I attended the review session of a Peer Review and Development Group formed by three local authority adult education services:
Milton Keynes, Buckinghamshire and Oxfordshire and the WEA’s Southern Region. The group, which has met for well over a year, reported on the developments they had shared around self assessment, observation of teaching & learning and RARPA (Recognising & Recording Progress and Achievement on non-accredited learning).
It has been a very successful piece of work – which covered the period where all four had been inspected by Ofsted. It reinforced the value of honest self assessment and effective observation in driving improvement and there was a genuine and significant effort to respond to comments from Ofsted in each provider’s inspection about RARPA. Alongside that, it was an excellent piece of reflective continuing professional development by the colleagues involved.

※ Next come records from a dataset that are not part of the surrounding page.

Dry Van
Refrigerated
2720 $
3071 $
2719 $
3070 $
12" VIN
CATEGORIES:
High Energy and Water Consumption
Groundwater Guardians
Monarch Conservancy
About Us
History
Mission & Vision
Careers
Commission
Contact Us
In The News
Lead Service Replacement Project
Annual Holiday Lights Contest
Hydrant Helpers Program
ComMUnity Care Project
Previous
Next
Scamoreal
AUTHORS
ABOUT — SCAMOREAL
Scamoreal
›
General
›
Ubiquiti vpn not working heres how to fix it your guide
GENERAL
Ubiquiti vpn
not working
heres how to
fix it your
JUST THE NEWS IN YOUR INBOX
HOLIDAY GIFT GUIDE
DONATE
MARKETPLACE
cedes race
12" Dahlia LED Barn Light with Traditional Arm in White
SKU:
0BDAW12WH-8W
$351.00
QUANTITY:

However, for me, it also raised questions on the whole direction of self-regulation and the extent to which providers, working honestly to improve, need to be ready to challenge demands made by regulators and inspectors.

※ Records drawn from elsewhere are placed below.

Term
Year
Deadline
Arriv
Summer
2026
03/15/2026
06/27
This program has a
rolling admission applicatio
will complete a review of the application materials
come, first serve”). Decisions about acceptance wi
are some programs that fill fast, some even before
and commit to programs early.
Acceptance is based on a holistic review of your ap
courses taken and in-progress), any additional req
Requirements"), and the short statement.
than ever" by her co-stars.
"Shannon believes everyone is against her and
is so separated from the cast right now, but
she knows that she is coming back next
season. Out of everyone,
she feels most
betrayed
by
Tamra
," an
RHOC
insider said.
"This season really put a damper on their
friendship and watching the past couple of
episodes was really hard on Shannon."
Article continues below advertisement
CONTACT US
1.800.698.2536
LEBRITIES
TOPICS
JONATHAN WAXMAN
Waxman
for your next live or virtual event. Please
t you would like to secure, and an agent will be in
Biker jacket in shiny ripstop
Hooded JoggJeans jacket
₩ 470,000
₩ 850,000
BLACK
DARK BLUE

The RARPA situation is a particular case that I have written about before. The LSC's original statement on RARPA says that it intends to 'put the experience, aspirations and success of learners at the heart of what we do’. In reality we know that decisions by the Information Authority at the request of Ofsted have made the learner central only in the way a fish is central to the activities of an industrial fishing fleet. If the reductionism of regulators' view of RARPA continues, how can anyone be sure the approach is valued by tutors or learners? Whilst the last couple of years has at last shown we are at the limits of managerialism, ‘outstanding’ practice in RARPA seems now to require more extensive moderation than some GCSEs with none of the 'currency' provided by the qualification. The confirmation that Ofsted will not inspect provision that has no public funding suggests that this is either about driving non-accredited learning out of the hands of people on modest incomes or about finding ways to get through tick-box AKA ‘light touch’ inspections.
The implementation of the Learning Revolution gives us the opportunity to challenge the sorry slide in the direction of RARPA and refocus attention on devising great teaching and learning experiences for adults that they recognise as being of value.